Many of Corningware's baking dishes are designed to handle high heats as well as cold refrigerator dishes, offering one-dish convenience for both cooking and storage. The downside is that cold food may end up sticking to the dish during the baking process, making for a difficult cleanup. In most cases, soaking the cooled bakeware in warm, soapy water makes it easier to remove burned on food.
The Simplicity of Soaking
Even if your Corningware is dishwasher-safe, that doesn't mean the dishwasher will remove all that caked on, baked on residue. Scoop out as much as you can from the cool pan, then soak the Corningware in hot, soapy water. After 20 minutes or longer, try scraping out the burned foods with your fingernail or with a nylon dish-scrubbing pad. Do not use a metal utensil to scrape out this residue, as it may scratch the Corningware.
A mild kitchen cleanser rubbed over the residue with a scrub pad may help remove any remaining residue. If the material still doesn't come off, soak the pan longer.

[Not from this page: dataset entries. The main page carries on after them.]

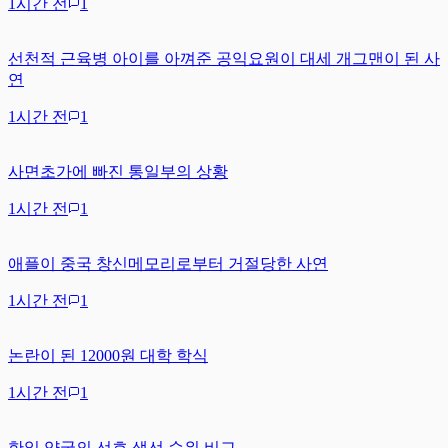
1시간 전
1
선천적 근육병 아이를 아껴준 공익요원이 대세 개그맨이 된 사
연
1시간 전
1
사면초가에 빠진 통일부의 상황
1시간 전
1
애플이 중국 창신메모리로부터 거절당한 사연
1시간 전
1
논란이 된 12000원 대학 학식
1시간 전
1
한일 양국의 선호 생선 순위 비교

This process can also be used for Corningware lids, including those made by Pyrex.
Using Baking Soda
For stubborn, greasy buildup that doesn't come off even after a standard soak, squirt dish soap over the affected areas, then sprinkle baking soda liberally over the soap and elsewhere in the pan. Soak the Corningware in hot water for at least 15 minutes, then scrub it with a sponge or nylon dish-scrubbing pad, adding more baking soda for additional abrasive power. Rinse the dish thoroughly afterwards.
Preventing Baked-On Leftovers
Heating up leftovers stored in the fridge is a common cause of foods burning and sticking to the inside of a Corningware dish. This happens when the food hasn't had time to warm up a bit when taken out of the refrigerator. Corningware recommends allowing refrigerated foods to sit at room temperature for 15 minutes or so before heating. Do this whether using a Corningware skillet or a casserole dish to help cut down on burnt food problems.
Prewarming a Corningware skillet or other stove top pan before adding foods can also help prevent foods from sticking to it. Warm the skillet on medium heat until it's warm enough to melt a pat of butter, then place the food in the skillet. Stove top cooking on medium rather than high heat can also help prevent foods from burning and sticking to the Corningware pan.
Conditioning New Corningware Skillet
Conditioning cookware isn't just for cast iron skillets. Some Corningware pans also benefit from conditioning, as it helps prevent foods from sticking. Pour a small amount of cooking oil into the clean pan, then rub it around the pan with a paper towel. Heat the pan on the stove at low to medium heat until the oil bubbles a little. Once the pan cools, wipe the oil out with a paper towel.
This process is usually used for nonstick cookware; read your Corningware's care pamphlet to determine if your pan should be conditioned. Conditioning helps prevent foods from sticking as you cook, which reduces the potential for burnt-onto-the-pan messes.